→ OBJECTIVE:
Copy every line of the entries below without changing anything.
━━ AVAILABLE RECORDS ━━
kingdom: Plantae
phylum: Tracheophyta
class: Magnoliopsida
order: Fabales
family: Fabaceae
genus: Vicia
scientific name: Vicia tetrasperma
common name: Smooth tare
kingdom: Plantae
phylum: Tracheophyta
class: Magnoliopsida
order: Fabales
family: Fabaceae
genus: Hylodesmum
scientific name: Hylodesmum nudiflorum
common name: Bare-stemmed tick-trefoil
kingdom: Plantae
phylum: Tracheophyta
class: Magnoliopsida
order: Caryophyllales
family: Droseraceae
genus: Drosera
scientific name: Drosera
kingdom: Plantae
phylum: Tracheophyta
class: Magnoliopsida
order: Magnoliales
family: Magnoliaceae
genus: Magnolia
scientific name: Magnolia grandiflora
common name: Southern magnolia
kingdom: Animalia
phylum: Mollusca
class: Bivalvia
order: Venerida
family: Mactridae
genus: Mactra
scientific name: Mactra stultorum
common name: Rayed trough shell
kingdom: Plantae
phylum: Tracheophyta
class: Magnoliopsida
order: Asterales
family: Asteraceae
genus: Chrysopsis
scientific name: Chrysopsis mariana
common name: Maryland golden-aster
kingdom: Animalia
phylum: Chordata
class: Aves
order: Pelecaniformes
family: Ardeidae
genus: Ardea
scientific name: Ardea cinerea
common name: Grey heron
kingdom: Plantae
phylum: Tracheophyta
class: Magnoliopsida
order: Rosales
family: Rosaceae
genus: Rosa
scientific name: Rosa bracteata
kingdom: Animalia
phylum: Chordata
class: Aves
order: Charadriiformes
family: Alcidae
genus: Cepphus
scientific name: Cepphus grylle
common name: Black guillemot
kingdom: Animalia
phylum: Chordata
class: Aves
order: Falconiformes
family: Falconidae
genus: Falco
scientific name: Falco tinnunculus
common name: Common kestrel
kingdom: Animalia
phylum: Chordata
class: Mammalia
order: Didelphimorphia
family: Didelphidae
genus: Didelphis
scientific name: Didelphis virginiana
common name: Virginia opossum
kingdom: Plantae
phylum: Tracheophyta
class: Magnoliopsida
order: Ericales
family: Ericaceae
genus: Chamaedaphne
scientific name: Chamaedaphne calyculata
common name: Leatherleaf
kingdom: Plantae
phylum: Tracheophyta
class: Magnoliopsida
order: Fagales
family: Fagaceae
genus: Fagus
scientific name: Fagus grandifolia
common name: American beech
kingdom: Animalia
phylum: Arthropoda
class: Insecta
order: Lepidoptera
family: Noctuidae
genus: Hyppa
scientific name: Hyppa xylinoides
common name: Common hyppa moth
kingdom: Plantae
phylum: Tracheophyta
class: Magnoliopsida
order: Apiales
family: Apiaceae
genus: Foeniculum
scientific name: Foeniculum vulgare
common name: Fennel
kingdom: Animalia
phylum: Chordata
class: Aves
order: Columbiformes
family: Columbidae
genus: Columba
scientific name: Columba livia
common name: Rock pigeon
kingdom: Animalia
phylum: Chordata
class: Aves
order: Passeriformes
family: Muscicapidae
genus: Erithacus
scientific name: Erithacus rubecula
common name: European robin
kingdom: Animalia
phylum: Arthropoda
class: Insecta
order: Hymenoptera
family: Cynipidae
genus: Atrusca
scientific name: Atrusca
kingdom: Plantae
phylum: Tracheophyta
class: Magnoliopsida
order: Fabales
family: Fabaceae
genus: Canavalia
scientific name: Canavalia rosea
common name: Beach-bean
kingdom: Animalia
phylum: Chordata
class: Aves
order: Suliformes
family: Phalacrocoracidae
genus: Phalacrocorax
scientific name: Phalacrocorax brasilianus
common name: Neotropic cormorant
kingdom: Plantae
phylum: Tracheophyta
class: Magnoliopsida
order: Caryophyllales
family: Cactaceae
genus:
━━━
→ RESULT OF THE EXERCISE:
kingdom: Plantae
phylum: Tracheophyta
class: Magnoliopsida
order: Fabales
family: Fabaceae
genus: Vicia
scientific name: Vicia tetrasperma
common name: Smooth tare
kingdom: Plantae
phylum: Tracheophyta
class: Magnoliopsida
order: Fabales
family: Fabaceae
genus: Hylodesmum
scientific name: Hylodesmum nudiflorum
common name: Bare-stemmed tick-trefoil
kingdom: Plantae
phylum: Tracheophyta
class: Magnoliopsida
order: Caryophyllales
family: Droseraceae
genus: Drosera
scientific name: Drosera
kingdom: Plantae
phylum: Tracheophyta
class: Magnoliopsida
order: Magnoliales
family: Magnoliaceae
genus: Magnolia
scientific name: Magnolia grandiflora
common name: Southern magnolia
kingdom: Animalia
phylum: Mollusca
class: Bivalvia
order: Venerida
family: Mactridae
genus: Mactra
scientific name: Mactra stultorum
common name: Rayed trough shell
kingdom: Plantae
phylum: Tracheophyta
class: Magnoliopsida
order: Asterales
family: Asteraceae
genus: Chrysopsis
scientific name: Chrysopsis mariana
common name: Maryland golden-aster
kingdom: Animalia
phylum: Chordata
class: Aves
order: Pelecaniformes
family: Ardeidae
genus: Ardea
scientific name: Ardea cinerea
common name: Grey heron
kingdom: Plantae
phylum: Tracheophyta
class: Magnoliopsida
order: Rosales
family: Rosaceae
genus: Rosa
scientific name: Rosa bracteata
kingdom: Animalia
phylum: Chordata
class: Aves
order: Charadriiformes
family: Alcidae
genus: Cepphus
scientific name: Cepphus grylle
common name: Black guillemot
kingdom: Animalia
phylum: Chordata
class: Aves
order: Falconiformes
family: Falconidae
genus: Falco
scientific name: Falco tinnunculus
common name: Common kestrel
kingdom: Animalia
phylum: Chordata
class: Mammalia
order: Didelphimorphia
family: Didelphidae
genus: Didelphis
scientific name: Didelphis virginiana
common name: Virginia opossum
kingdom: Plantae
phylum: Tracheophyta
class: Magnoliopsida
order: Ericales
family: Ericaceae
genus: Chamaedaphne
scientific name: Chamaedaphne calyculata
common name: Leatherleaf
kingdom: Plantae
phylum: Tracheophyta
class: Magnoliopsida
order: Fagales
family: Fagaceae
genus: Fagus
scientific name: Fagus grandifolia
common name: American beech
kingdom: Animalia
phylum: Arthropoda
class: Insecta
order: Lepidoptera
family: Noctuidae
genus: Hyppa
scientific name: Hyppa xylinoides
common name: Common hyppa moth
kingdom: Plantae
phylum: Tracheophyta
class: Magnoliopsida
order: Apiales
family: Apiaceae
genus: Foeniculum
scientific name: Foeniculum vulgare
common name: Fennel
kingdom: Animalia
phylum: Chordata
class: Aves
order: Columbiformes
family: Columbidae
genus: Columba
scientific name: Columba livia
common name: Rock pigeon
kingdom: Animalia
phylum: Chordata
class: Aves
order: Passeriformes
family: Muscicapidae
genus: Erithacus
scientific name: Erithacus rubecula
common name: European robin
kingdom: Animalia
phylum: Arthropoda
class: Insecta
order: Hymenoptera
family: Cynipidae
genus: Atrusca
scientific name: Atrusca
kingdom: Plantae
phylum: Tracheophyta
class: Magnoliopsida
order: Fabales
family: Fabaceae
genus: Canavalia
scientific name: Canavalia rosea
common name: Beach-bean
kingdom: Animalia
phylum: Chordata
class: Aves
order: Suliformes
family: Phalacrocoracidae
genus: Phalacrocorax
scientific name: Phalacrocorax brasilianus
common name: Neotropic cormorant
kingdom: Plantae
phylum: Tracheophyta
class: Magnoliopsida
order: Caryophyllales
family: Cactaceae
genus:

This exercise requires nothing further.